Init Error and Final Error refer to the reprojection error associated with a given tag. Basically, there is a closed-form solution to use linear algebra to estimate pose from point correspondences alone, but it yields a biased estimate that is not the most accurate, especially if the locations of the quad corners are subject to lots of noise. You can then use an iterative optimization technique (I chose Levenberg-Marquardt) to refine this estimate. These reprojection errors are measured in pixels squared (i.e. they are the sum of squared distances, measured in pixel coordinates). In general we want these errors to be very low (1-2 pixels for small tags in the image, tens of pixels for big tags) relative to the tag size. We always expect the final error to be lower than the initial (i.e., the refinement process should do no harm).

Anecdotally, it seems like my new quad detection algorithm (run demos using the -c option) generally has better (lower) reprojection error than the old one, which is nice to see.

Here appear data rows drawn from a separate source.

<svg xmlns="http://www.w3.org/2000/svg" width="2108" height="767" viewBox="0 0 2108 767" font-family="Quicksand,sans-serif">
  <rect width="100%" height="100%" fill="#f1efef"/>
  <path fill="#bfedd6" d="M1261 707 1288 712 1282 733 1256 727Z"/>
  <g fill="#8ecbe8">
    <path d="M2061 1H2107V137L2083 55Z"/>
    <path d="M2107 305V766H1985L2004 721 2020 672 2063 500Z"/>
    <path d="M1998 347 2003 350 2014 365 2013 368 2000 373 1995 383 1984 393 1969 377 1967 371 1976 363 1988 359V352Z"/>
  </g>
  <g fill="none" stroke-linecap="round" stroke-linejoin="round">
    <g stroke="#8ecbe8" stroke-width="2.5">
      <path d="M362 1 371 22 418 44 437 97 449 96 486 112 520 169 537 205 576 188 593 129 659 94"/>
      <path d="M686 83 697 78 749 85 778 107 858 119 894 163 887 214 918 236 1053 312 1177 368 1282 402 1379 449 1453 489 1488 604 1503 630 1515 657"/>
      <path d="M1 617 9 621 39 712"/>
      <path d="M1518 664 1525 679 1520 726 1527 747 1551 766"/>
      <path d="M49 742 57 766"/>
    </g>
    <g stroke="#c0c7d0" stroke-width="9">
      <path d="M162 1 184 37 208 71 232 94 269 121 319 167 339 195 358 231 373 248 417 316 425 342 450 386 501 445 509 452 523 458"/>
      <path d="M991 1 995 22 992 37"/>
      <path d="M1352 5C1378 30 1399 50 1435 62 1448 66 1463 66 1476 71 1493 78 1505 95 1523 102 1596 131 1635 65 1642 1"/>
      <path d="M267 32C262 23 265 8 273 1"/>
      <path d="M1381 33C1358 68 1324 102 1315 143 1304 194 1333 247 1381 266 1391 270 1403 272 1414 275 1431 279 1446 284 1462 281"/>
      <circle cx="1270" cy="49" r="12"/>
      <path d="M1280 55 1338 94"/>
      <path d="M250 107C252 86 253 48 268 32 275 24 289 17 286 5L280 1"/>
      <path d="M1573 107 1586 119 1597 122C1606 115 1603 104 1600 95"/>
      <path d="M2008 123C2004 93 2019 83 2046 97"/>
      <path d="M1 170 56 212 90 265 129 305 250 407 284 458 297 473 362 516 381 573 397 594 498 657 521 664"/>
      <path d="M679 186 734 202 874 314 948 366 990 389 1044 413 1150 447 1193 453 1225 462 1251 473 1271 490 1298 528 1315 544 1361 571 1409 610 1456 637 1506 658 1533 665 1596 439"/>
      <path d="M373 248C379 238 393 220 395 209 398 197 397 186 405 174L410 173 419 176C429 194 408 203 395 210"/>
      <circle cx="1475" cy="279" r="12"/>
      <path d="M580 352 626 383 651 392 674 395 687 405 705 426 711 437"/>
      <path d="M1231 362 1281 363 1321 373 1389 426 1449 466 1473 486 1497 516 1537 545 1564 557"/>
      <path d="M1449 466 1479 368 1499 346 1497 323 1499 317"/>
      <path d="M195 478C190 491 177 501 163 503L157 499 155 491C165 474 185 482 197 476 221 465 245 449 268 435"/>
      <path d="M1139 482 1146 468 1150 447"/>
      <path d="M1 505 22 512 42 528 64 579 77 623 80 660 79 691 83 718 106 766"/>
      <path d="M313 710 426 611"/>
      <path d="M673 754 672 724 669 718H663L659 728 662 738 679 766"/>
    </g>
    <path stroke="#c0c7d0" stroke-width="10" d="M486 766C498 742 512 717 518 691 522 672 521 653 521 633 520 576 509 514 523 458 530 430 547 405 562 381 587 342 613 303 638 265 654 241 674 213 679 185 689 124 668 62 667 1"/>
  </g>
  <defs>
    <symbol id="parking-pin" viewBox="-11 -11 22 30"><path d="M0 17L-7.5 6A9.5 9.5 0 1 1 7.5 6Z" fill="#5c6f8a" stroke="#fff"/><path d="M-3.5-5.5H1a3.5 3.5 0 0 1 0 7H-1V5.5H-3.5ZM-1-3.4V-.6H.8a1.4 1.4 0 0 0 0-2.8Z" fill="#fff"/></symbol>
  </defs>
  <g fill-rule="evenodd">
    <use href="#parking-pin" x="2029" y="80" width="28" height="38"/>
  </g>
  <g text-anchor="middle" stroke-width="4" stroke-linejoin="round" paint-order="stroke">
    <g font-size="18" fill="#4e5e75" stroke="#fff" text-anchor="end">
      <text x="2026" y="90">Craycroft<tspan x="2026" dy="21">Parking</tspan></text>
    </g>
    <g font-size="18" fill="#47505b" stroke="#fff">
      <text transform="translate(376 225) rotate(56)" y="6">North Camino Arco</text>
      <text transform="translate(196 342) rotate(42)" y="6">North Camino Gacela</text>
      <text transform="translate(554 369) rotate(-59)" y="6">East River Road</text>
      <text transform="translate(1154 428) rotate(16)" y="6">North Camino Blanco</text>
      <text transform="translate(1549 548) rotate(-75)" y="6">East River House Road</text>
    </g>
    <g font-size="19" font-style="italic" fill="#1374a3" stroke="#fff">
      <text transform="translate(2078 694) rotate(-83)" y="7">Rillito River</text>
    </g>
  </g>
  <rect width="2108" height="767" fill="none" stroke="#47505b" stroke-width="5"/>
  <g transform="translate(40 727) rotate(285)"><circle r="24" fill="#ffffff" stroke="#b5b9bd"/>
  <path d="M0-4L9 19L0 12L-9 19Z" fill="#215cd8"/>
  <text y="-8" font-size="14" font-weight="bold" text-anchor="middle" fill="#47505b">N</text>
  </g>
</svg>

I'm going to leave this issue open for a little while longer and if you have any questions or problems in the next few weeks, just keep replying here. If you let me know everything is working great, or if I don't hear from you for a few weeks, I'll close the issue at a later date.

Glad to help!

ginsi commented 6 years ago

Hi! After some fighting with Xubuntu installation on my new laptop (apparently they destroyed my capacity to avail of the DNS service surrogated by my router - so important on the LAN, but this is another story); I could eventually do some more testing about apriltags library and wrapper. I am really impressed; the accuracy of distance measurements in the world seems to better than 1 mm on 1m (I am not able to make better measurements); the inter-tags distance is also very good. I have not yet studied enough to know what accuracy figures can be expected, and how. I am working with a 5 Mpix Pi camera on raspberry, after having calibrated it to get the camera matrix and the distorsion parameters; so I feed the rectified image and the new matrix to the apriltag software); for the time being I have used apriltag.py as it is and not yet called the wrapper from my software, but a look at the apriltag.py code make me very very confident that everything will go like a charm. Of course you are right saying that detection does not include pose! my first look at the code had been too fast! I thank you so much also for the clarifications you have been so kind to give me (about errors etc). Cheers

mzucker commented 6 years ago

Great, seems like you know your business with calibration and rectification, glad you're getting good results.

I was planning on adding pose information some day, your feature request just prompted me to go ahead and finally do it.

I'm closing this issue now – best of luck using the code.